(Pictures paired with source code)
==================================================

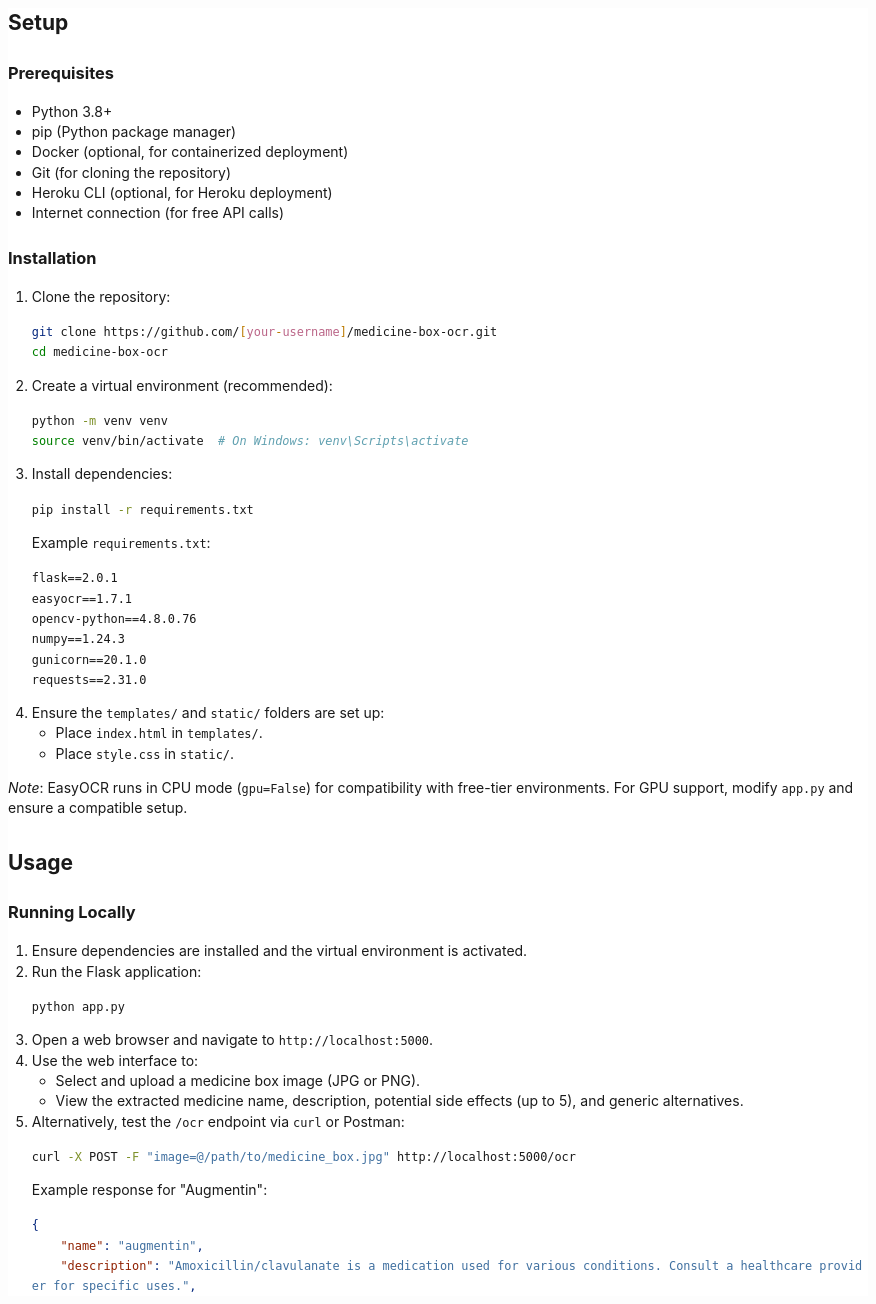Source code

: ## Setup

### Prerequisites
- Python 3.8+
- pip (Python package manager)
- Docker (optional, for containerized deployment)
- Git (for cloning the repository)
- Heroku CLI (optional, for Heroku deployment)
- Internet connection (for free API calls)

### Installation
1. Clone the repository:
   ```bash
   git clone https://github.com/[your-username]/medicine-box-ocr.git
   cd medicine-box-ocr
   ```
2. Create a virtual environment (recommended):
   ```bash
   python -m venv venv
   source venv/bin/activate  # On Windows: venv\Scripts\activate
   ```
3. Install dependencies:
   ```bash
   pip install -r requirements.txt
   ```
   Example `requirements.txt`:
   ```
   flask==2.0.1
   easyocr==1.7.1
   opencv-python==4.8.0.76
   numpy==1.24.3
   gunicorn==20.1.0
   requests==2.31.0
   ```
4. Ensure the `templates/` and `static/` folders are set up:
   - Place `index.html` in `templates/`.
   - Place `style.css` in `static/`.

*Note*: EasyOCR runs in CPU mode (`gpu=False`) for compatibility with free-tier environments. For GPU support, modify `app.py` and ensure a compatible setup.

## Usage

### Running Locally
1. Ensure dependencies are installed and the virtual environment is activated.
2. Run the Flask application:
   ```bash
   python app.py
   ```
3. Open a web browser and navigate to `http://localhost:5000`.
4. Use the web interface to:
   - Select and upload a medicine box image (JPG or PNG).
   - View the extracted medicine name, description, potential side effects (up to 5), and generic alternatives.
5. Alternatively, test the `/ocr` endpoint via `curl` or Postman:
   ```bash
   curl -X POST -F "image=@/path/to/medicine_box.jpg" http://localhost:5000/ocr
   ```
   Example response for "Augmentin":
   ```json
   {
       "name": "augmentin",
       "description": "Amoxicillin/clavulanate is a medication used for various conditions. Consult a healthcare provider for specific uses.",
   ```
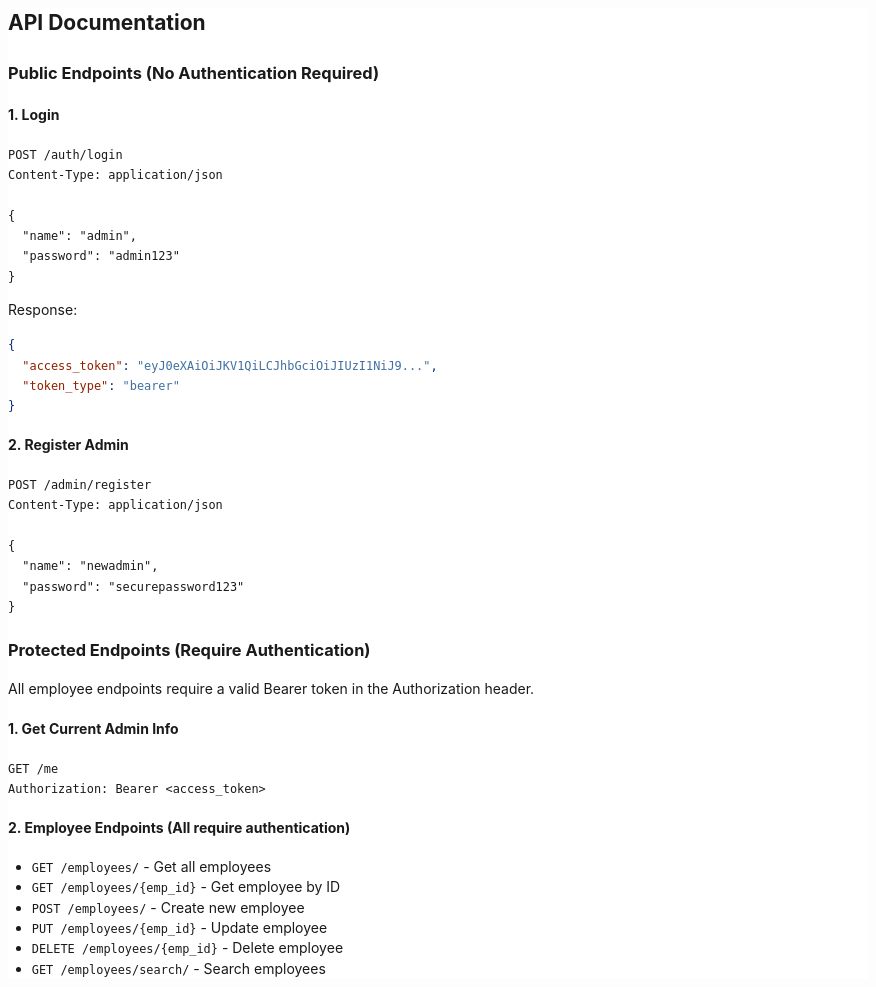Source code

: ## API Documentation

### Public Endpoints (No Authentication Required)

#### 1. Login
```http
POST /auth/login
Content-Type: application/json

{
  "name": "admin",
  "password": "admin123"
}
```

Response:
```json
{
  "access_token": "eyJ0eXAiOiJKV1QiLCJhbGciOiJIUzI1NiJ9...",
  "token_type": "bearer"
}
```

#### 2. Register Admin
```http
POST /admin/register
Content-Type: application/json

{
  "name": "newadmin",
  "password": "securepassword123"
}
```

### Protected Endpoints (Require Authentication)

All employee endpoints require a valid Bearer token in the Authorization header.

#### 1. Get Current Admin Info
```http
GET /me
Authorization: Bearer <access_token>
```

#### 2. Employee Endpoints (All require authentication)

- `GET /employees/` - Get all employees
- `GET /employees/{emp_id}` - Get employee by ID
- `POST /employees/` - Create new employee
- `PUT /employees/{emp_id}` - Update employee
- `DELETE /employees/{emp_id}` - Delete employee
- `GET /employees/search/` - Search employees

==================================================

Prompt: Give back the full data exactly as it reads, but drop the pictures.

Worked solution:
Source code

: ## Setup

### Prerequisites
- Python 3.8+
- pip (Python package manager)
- Docker (optional, for containerized deployment)
- Git (for cloning the repository)
- Heroku CLI (optional, for Heroku deployment)
- Internet connection (for free API calls)

### Installation
1. Clone the repository:
   ```bash
   git clone https://github.com/[your-username]/medicine-box-ocr.git
   cd medicine-box-ocr
   ```
2. Create a virtual environment (recommended):
   ```bash
   python -m venv venv
   source venv/bin/activate  # On Windows: venv\Scripts\activate
   ```
3. Install dependencies:
   ```bash
   pip install -r requirements.txt
   ```
   Example `requirements.txt`:
   ```
   flask==2.0.1
   easyocr==1.7.1
   opencv-python==4.8.0.76
   numpy==1.24.3
   gunicorn==20.1.0
   requests==2.31.0
   ```
4. Ensure the `templates/` and `static/` folders are set up:
   - Place `index.html` in `templates/`.
   - Place `style.css` in `static/`.

*Note*: EasyOCR runs in CPU mode (`gpu=False`) for compatibility with free-tier environments. For GPU support, modify `app.py` and ensure a compatible setup.

## Usage

### Running Locally
1. Ensure dependencies are installed and the virtual environment is activated.
2. Run the Flask application:
   ```bash
   python app.py
   ```
3. Open a web browser and navigate to `http://localhost:5000`.
4. Use the web interface to:
   - Select and upload a medicine box image (JPG or PNG).
   - View the extracted medicine name, description, potential side effects (up to 5), and generic alternatives.
5. Alternatively, test the `/ocr` endpoint via `curl` or Postman:
   ```bash
   curl -X POST -F "image=@/path/to/medicine_box.jpg" http://localhost:5000/ocr
   ```
   Example response for "Augmentin":
   ```json
   {
       "name": "augmentin",
       "description": "Amoxicillin/clavulanate is a medication used for various conditions. Consult a healthcare provider for specific uses.",
   ```
Source code

: ## API Documentation

### Public Endpoints (No Authentication Required)

#### 1. Login
```http
POST /auth/login
Content-Type: application/json

{
  "name": "admin",
  "password": "admin123"
}
```

Response:
```json
{
  "access_token": "eyJ0eXAiOiJKV1QiLCJhbGciOiJIUzI1NiJ9...",
  "token_type": "bearer"
}
```

#### 2. Register Admin
```http
POST /admin/register
Content-Type: application/json

{
  "name": "newadmin",
  "password": "securepassword123"
}
```

### Protected Endpoints (Require Authentication)

All employee endpoints require a valid Bearer token in the Authorization header.

#### 1. Get Current Admin Info
```http
GET /me
Authorization: Bearer <access_token>
```

#### 2. Employee Endpoints (All require authentication)

- `GET /employees/` - Get all employees
- `GET /employees/{emp_id}` - Get employee by ID
- `POST /employees/` - Create new employee
- `PUT /employees/{emp_id}` - Update employee
- `DELETE /employees/{emp_id}` - Delete employee
- `GET /employees/search/` - Search employees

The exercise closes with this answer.